Obit Project Honors Canada’s COVID-19 Victims

Funeral Industry News October 1, 2020
They Were Loved Obituary Project
Diana Ionescu

Diana is a writer and urbanist based in Los Angeles. Her interests include modern grief rituals, innovative disposition methods, and navigating death and mourning in an increasingly secular society.


Obit Project Honors Canada’s COVID-19 Victims

Canadian publication Maclean’s launched a new project that commemorates the more than 9,000 Canadians lost to COVID-19. The obituary project, They Were Loved, aims to honor those who died by capturing “the richness of each life lost” and paying tribute to every individual that dies of COVID-19 with a meaningful obituary.

Into the Foreseeable Future

Maclean’s partnered with Carleton University’s Future of Journalism Initiative and other Canadian journalism schools, whose students will research and write the obituaries. The young journalists will have the opportunity to honor the victims of this historic pandemic and gain experience chronicling a crucial time in Canada’s history.

The obituaries will be published monthly in Maclean’s print edition, with the full list on a page on their website. The public can contact the project to include their loved one. The project also encourages journalism schools and foundations to get involved. Funded by a seed grant from the Giustra Foundation, They Were Loved will last into the foreseeable future as the pandemic continues to simmer across Canada. 

Portraits of Grief

After 9/11, the New York Times produced a similar obituary project commemorating the victims of that attack. The Times beautifully profiled the victims in Portraits of Grief, including personal details and poignant anecdotes that attempted to depict the full humanity of the tragedy.

The students working on They Were Loved are reaching out to family, friends, and associates of Canada’s COVID-19 victims to get an intimate snapshot of each person’s life and personality. Some relatives and friends are eager to talk about their loved ones, while others struggle with the painful memories.

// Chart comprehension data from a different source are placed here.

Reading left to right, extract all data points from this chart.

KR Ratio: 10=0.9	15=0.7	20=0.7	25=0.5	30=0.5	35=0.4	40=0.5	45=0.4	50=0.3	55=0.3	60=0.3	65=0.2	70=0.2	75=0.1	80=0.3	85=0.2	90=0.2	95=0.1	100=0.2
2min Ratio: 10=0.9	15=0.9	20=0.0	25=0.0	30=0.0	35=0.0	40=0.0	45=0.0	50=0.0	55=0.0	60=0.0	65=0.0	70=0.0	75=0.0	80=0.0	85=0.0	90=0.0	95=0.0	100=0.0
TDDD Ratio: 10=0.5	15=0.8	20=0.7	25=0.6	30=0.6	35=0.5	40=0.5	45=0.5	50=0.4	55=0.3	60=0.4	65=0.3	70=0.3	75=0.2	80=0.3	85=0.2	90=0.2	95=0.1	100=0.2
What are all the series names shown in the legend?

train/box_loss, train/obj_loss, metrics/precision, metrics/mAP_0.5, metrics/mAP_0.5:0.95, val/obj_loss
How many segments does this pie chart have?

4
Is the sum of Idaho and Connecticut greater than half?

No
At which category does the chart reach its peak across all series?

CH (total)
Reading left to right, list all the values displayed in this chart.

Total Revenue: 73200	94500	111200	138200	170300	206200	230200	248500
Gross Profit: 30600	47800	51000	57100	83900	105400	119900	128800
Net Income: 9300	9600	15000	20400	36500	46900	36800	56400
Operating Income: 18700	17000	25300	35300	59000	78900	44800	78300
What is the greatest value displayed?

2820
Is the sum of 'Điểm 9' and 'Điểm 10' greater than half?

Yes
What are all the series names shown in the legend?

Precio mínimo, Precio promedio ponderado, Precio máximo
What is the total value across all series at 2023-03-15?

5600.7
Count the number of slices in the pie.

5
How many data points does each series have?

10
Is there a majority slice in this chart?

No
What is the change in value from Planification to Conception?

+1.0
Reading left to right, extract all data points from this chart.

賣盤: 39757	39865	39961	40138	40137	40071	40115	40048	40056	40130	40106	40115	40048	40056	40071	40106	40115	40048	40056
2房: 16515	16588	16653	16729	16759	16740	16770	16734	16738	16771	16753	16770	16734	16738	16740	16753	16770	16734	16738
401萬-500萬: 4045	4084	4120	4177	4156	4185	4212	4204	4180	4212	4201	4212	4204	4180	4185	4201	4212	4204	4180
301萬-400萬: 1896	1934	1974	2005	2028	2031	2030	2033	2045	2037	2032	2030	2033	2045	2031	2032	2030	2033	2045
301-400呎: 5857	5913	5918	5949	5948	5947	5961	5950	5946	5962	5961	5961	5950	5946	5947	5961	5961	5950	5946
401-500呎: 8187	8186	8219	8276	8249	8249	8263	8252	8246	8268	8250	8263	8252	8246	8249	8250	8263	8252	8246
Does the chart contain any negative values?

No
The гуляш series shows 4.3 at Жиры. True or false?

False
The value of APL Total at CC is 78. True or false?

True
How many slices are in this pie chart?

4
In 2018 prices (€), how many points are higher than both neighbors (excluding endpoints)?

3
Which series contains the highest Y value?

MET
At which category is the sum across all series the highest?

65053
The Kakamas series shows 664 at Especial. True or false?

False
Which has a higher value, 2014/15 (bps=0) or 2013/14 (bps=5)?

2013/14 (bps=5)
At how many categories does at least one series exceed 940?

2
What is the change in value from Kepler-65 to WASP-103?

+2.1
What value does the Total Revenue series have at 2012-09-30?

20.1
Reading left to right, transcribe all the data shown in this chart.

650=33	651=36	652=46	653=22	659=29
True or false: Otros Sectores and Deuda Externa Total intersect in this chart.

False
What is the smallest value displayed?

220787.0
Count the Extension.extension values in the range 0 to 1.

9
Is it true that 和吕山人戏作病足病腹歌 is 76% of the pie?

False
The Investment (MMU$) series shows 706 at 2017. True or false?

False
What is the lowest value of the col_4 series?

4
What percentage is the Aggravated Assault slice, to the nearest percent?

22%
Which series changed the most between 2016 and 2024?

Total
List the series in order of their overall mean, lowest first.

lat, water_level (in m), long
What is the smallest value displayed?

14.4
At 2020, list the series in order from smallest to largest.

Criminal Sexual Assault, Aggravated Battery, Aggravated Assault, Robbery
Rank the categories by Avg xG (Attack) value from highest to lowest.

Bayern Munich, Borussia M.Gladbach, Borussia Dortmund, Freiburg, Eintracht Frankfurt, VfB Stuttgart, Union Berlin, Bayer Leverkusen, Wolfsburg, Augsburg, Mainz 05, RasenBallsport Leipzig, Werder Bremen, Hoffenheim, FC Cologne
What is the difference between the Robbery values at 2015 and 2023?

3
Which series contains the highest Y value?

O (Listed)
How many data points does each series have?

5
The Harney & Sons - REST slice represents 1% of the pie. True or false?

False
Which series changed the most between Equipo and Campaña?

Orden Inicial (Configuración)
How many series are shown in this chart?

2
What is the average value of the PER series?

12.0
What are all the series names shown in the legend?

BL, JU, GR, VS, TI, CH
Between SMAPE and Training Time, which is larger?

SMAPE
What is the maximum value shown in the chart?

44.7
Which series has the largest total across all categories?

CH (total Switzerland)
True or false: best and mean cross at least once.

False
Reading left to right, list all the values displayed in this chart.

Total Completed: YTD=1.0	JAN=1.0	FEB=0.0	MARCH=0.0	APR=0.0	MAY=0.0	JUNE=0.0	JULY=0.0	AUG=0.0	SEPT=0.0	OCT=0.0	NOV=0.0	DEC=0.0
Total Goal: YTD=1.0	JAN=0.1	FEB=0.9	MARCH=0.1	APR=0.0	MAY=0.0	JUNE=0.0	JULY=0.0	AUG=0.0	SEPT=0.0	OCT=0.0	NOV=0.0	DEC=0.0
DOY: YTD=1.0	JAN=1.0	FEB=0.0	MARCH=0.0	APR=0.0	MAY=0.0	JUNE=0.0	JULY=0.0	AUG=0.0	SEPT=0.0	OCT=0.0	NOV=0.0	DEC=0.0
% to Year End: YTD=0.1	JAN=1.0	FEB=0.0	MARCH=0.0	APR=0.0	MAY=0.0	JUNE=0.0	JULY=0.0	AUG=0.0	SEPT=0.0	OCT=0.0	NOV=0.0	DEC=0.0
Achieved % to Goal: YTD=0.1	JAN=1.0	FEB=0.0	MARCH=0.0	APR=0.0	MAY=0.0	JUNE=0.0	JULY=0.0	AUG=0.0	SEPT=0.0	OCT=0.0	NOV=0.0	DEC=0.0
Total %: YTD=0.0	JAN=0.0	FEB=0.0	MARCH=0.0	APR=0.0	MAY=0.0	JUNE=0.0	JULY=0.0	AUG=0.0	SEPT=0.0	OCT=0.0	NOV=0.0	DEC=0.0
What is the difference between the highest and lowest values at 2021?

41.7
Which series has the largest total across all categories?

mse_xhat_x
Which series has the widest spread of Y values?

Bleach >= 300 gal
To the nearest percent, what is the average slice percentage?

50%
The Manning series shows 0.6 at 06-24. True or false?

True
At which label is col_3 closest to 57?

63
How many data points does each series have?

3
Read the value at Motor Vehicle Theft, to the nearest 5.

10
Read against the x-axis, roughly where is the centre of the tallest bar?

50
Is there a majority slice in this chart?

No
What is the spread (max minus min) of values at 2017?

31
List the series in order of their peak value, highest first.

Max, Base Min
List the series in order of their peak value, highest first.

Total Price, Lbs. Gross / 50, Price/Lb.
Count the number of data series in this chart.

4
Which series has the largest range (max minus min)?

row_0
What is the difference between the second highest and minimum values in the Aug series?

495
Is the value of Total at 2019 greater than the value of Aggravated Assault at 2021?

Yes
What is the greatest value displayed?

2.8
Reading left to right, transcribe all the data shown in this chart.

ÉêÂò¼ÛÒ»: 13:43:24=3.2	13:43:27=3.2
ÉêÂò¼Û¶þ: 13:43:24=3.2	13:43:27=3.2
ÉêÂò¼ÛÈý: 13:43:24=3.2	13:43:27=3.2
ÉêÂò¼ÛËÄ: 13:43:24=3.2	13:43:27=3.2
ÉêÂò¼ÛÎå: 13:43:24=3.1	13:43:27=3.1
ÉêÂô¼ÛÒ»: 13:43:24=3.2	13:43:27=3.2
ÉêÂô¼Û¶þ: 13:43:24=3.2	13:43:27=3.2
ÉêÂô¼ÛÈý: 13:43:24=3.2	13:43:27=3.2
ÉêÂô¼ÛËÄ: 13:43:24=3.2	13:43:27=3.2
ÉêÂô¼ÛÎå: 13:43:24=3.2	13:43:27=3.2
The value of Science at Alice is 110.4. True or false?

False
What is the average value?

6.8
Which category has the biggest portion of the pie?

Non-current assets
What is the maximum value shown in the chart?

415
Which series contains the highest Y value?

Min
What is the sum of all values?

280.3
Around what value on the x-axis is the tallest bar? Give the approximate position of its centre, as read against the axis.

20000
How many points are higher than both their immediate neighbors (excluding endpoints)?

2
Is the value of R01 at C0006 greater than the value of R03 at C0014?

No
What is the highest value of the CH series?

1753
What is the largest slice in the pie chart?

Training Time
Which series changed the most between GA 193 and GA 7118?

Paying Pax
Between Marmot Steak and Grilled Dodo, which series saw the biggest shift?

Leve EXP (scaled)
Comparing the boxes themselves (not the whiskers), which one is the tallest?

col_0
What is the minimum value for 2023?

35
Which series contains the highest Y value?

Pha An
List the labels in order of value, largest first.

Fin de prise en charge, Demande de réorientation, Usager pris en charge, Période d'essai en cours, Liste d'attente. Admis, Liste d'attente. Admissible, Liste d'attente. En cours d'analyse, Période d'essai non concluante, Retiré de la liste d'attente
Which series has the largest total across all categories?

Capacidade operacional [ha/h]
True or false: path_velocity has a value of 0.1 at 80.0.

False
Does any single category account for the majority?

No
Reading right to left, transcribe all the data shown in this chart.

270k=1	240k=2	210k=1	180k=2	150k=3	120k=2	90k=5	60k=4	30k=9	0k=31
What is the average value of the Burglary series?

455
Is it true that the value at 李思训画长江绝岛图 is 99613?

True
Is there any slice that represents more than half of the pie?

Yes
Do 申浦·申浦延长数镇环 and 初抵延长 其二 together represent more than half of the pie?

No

For the students, the importance of the project feels both daunting and exciting. How do you glean a lifetime’s worth of passions and endeavors from interviews and capture the vibrancy and diversity of an entire life in a 300-word obituary? How do you do justice to the lives lived, some simply, some extravagantly, all deserving of individual attention?

The First Memorials

The project launched in August. Among the first group of people memorialized by They Were Loved are:

  • Sandra Cairns, a nurse who pioneered a needle exchange program and felt just as comfortable chatting it up with Freddie Mercury as serving the people of East Vancouver.
  • Wayne Thunderchild, a 61-year-old living in Washington state who loved nothing more than finding the perfect gifts for his family and encouraging his children and grandchildren’s athletic pursuits.
  • John Tsai, a personable club owner and manager who had a talent for making people feel seen and a passion for Lacoste polos.

They Were Loved seeks to do justice to each person’s life and legacy and tell the human stories behind the COVID-19 numbers. The budding journalists try to capture the small, intimate details and meaningful stories that epitomize every individual life. “Most people think of an obit as about death,” says Archie McLean, a professor at Alberta’s Mount Royal University and participant in the project. “What I love about obits is that they’re really about life.”